Recorded data:
++++++++++
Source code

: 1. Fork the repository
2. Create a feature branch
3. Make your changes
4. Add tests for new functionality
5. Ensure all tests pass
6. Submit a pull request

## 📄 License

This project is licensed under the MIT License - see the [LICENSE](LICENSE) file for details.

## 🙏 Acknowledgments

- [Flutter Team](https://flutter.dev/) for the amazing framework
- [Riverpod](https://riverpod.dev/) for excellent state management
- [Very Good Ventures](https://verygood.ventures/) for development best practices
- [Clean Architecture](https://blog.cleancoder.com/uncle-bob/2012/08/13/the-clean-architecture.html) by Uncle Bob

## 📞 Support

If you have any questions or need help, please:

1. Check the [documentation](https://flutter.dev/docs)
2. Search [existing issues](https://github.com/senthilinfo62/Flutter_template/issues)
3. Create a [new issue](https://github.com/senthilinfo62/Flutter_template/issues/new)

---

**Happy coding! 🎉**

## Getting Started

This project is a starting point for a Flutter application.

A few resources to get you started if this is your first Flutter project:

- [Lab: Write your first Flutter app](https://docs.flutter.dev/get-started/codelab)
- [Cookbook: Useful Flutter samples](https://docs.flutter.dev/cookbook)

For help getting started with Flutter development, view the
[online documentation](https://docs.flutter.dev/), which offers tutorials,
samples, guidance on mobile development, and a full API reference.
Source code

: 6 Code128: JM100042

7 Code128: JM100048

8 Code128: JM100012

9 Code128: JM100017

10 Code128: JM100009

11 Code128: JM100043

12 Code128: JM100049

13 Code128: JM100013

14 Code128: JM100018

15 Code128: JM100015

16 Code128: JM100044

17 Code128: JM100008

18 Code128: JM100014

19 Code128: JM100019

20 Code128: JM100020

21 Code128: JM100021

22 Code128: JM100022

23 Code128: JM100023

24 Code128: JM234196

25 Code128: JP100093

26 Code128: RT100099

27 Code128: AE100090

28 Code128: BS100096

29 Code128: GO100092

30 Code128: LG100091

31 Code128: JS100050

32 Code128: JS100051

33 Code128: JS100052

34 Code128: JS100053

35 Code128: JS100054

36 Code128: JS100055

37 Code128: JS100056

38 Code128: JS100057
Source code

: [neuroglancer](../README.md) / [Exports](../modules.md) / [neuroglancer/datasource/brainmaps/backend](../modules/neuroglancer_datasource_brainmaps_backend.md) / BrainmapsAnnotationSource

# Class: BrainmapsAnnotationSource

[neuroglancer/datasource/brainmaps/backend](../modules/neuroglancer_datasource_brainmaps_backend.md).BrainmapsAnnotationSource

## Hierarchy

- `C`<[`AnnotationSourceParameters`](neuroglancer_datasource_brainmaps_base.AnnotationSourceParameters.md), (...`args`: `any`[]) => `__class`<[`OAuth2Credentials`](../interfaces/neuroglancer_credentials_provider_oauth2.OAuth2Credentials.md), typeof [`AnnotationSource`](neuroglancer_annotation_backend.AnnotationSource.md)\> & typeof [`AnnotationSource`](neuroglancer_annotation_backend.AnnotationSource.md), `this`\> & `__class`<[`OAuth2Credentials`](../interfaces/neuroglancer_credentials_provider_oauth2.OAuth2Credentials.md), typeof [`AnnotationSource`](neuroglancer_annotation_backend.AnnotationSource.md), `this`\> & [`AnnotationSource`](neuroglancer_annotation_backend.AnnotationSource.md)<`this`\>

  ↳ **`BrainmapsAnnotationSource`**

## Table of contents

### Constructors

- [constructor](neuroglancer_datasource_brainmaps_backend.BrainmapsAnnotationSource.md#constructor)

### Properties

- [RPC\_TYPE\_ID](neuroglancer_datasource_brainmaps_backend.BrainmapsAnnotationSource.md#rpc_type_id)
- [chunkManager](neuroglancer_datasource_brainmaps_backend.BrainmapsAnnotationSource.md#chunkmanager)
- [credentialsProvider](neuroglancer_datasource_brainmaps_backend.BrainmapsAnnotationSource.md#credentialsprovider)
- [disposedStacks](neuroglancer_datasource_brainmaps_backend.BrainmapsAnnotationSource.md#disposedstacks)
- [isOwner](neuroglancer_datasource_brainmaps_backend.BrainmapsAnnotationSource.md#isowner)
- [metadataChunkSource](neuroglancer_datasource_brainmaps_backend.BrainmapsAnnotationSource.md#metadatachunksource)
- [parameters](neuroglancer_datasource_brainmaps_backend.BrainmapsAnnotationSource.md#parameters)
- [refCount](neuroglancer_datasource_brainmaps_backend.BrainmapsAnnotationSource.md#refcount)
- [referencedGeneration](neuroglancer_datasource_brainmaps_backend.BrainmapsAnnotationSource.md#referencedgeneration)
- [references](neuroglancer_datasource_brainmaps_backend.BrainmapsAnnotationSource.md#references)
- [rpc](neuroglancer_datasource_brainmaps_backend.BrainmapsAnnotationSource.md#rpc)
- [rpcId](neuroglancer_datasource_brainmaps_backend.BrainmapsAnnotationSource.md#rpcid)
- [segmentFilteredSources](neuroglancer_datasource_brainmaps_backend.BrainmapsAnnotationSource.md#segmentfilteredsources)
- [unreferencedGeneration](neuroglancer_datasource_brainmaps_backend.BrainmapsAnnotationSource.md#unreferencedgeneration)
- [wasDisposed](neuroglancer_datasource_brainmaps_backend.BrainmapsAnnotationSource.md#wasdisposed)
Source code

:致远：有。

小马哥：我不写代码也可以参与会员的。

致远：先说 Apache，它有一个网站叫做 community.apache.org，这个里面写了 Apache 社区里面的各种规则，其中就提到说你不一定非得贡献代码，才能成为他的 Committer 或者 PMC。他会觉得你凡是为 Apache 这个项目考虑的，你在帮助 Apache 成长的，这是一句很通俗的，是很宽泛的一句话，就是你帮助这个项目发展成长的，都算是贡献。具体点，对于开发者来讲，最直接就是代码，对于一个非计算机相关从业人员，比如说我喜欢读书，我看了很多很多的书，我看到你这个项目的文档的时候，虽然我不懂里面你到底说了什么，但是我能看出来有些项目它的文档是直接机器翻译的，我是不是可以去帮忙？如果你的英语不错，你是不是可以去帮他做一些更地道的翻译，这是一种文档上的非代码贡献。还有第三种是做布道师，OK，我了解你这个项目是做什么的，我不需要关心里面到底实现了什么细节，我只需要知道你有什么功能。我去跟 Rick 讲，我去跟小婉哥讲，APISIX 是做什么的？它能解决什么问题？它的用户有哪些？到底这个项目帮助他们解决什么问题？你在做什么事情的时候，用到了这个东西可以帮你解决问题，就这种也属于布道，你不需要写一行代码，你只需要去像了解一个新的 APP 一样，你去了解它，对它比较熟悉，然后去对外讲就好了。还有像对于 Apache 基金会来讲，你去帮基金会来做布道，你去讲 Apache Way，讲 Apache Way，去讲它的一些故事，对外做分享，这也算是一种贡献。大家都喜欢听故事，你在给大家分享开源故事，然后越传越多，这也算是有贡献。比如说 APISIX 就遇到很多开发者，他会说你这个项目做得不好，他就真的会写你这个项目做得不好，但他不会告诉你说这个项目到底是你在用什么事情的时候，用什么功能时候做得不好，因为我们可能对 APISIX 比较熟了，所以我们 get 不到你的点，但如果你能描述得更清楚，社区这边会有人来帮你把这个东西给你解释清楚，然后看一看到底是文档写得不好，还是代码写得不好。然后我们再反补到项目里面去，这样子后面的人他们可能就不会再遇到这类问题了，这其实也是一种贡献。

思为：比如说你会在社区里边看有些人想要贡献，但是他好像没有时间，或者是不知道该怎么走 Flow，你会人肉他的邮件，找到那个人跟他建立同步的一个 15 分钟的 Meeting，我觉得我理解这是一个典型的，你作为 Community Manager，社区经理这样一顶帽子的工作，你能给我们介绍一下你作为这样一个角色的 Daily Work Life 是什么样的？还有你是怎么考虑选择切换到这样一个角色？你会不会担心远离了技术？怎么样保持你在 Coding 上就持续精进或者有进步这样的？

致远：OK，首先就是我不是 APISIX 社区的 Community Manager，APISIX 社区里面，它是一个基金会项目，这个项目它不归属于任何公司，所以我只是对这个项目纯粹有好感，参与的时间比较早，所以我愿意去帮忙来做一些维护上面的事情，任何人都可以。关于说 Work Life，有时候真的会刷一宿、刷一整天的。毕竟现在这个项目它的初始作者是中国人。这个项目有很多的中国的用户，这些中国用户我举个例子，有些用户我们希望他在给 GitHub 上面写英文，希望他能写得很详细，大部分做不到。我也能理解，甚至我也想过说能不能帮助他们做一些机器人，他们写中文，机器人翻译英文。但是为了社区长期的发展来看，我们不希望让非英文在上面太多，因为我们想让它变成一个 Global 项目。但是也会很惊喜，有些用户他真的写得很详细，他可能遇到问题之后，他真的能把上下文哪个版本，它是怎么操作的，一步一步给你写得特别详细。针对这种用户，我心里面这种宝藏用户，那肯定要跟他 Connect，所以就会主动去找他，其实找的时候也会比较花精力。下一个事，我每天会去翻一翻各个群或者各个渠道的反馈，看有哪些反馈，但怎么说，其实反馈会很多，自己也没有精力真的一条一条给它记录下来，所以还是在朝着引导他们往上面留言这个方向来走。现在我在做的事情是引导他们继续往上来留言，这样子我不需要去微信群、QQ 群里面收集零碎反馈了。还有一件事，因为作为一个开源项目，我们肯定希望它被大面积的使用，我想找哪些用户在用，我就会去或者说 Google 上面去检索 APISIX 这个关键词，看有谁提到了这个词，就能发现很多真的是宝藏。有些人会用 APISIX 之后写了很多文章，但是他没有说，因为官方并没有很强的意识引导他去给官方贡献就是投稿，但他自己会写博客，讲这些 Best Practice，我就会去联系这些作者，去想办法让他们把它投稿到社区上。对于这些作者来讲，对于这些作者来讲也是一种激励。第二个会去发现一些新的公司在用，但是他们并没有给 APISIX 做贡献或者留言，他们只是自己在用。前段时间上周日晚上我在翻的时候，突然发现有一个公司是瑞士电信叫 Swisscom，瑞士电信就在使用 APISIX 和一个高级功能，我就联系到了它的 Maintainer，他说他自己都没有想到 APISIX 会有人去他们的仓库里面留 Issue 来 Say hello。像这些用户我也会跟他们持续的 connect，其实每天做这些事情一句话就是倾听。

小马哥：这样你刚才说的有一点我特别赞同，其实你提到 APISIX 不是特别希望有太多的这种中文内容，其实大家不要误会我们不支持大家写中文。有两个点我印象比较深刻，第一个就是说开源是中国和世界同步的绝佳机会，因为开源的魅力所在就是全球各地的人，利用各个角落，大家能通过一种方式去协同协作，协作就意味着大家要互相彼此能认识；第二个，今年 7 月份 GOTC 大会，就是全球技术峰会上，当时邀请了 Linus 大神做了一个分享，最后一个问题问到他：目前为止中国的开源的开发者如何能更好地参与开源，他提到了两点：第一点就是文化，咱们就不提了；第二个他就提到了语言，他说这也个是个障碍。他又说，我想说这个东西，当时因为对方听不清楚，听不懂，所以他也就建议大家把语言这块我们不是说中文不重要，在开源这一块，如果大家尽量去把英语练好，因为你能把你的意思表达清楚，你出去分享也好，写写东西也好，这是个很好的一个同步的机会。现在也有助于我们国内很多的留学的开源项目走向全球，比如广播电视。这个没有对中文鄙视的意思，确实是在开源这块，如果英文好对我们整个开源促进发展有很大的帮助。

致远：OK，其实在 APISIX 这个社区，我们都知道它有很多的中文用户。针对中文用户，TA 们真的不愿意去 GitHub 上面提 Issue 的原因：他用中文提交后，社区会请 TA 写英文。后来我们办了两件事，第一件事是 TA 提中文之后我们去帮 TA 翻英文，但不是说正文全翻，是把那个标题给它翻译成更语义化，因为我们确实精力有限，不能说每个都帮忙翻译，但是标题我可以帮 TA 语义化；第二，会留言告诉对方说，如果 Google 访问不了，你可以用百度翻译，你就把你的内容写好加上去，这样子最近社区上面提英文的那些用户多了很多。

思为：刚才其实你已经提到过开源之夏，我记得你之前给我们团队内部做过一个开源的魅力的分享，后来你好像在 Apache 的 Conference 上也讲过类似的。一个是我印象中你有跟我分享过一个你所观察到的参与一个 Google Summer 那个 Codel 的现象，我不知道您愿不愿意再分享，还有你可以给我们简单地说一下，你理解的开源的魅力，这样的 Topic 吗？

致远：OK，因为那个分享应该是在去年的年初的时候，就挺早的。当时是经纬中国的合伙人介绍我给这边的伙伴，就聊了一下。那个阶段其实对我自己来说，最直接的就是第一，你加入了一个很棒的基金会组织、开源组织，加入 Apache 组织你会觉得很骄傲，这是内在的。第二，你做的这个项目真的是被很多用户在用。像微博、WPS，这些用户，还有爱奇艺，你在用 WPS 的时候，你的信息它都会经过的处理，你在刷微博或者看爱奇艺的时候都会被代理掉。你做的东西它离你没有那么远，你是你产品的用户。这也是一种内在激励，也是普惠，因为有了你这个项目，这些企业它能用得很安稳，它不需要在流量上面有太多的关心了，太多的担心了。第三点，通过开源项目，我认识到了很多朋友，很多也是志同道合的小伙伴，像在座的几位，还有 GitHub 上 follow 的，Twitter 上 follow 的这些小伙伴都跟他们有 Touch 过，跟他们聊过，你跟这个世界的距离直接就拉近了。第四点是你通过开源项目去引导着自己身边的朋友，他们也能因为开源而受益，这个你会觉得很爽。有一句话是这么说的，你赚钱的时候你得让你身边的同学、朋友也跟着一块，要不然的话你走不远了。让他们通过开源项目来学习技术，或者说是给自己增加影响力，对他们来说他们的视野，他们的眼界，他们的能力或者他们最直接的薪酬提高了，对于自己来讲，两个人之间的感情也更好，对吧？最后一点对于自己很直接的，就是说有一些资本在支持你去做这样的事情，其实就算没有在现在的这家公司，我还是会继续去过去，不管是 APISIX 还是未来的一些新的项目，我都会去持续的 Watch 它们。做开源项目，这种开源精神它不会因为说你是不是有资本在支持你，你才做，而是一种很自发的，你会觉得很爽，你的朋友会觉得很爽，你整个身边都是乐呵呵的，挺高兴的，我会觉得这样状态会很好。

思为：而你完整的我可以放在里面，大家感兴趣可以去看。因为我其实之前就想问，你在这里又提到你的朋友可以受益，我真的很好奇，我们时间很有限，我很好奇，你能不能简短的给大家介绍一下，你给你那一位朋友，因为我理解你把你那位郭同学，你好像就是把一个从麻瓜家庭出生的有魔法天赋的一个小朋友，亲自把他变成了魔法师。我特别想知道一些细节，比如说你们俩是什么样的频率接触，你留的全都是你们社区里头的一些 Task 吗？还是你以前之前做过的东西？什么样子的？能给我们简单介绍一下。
++++++++++
Repeat the part of the data that opens with the line containing "17 Code128: JM100008" and closes with the line containing "# Class: BrainmapsAnnotationSource", including both of those lines.

Exercise answer —
17 Code128: JM100008

18 Code128: JM100014

19 Code128: JM100019

20 Code128: JM100020

21 Code128: JM100021

22 Code128: JM100022

23 Code128: JM100023

24 Code128: JM234196

25 Code128: JP100093

26 Code128: RT100099

27 Code128: AE100090

28 Code128: BS100096

29 Code128: GO100092

30 Code128: LG100091

31 Code128: JS100050

32 Code128: JS100051

33 Code128: JS100052

34 Code128: JS100053

35 Code128: JS100054

36 Code128: JS100055

37 Code128: JS100056

38 Code128: JS100057
Source code

: [neuroglancer](../README.md) / [Exports](../modules.md) / [neuroglancer/datasource/brainmaps/backend](../modules/neuroglancer_datasource_brainmaps_backend.md) / BrainmapsAnnotationSource

# Class: BrainmapsAnnotationSource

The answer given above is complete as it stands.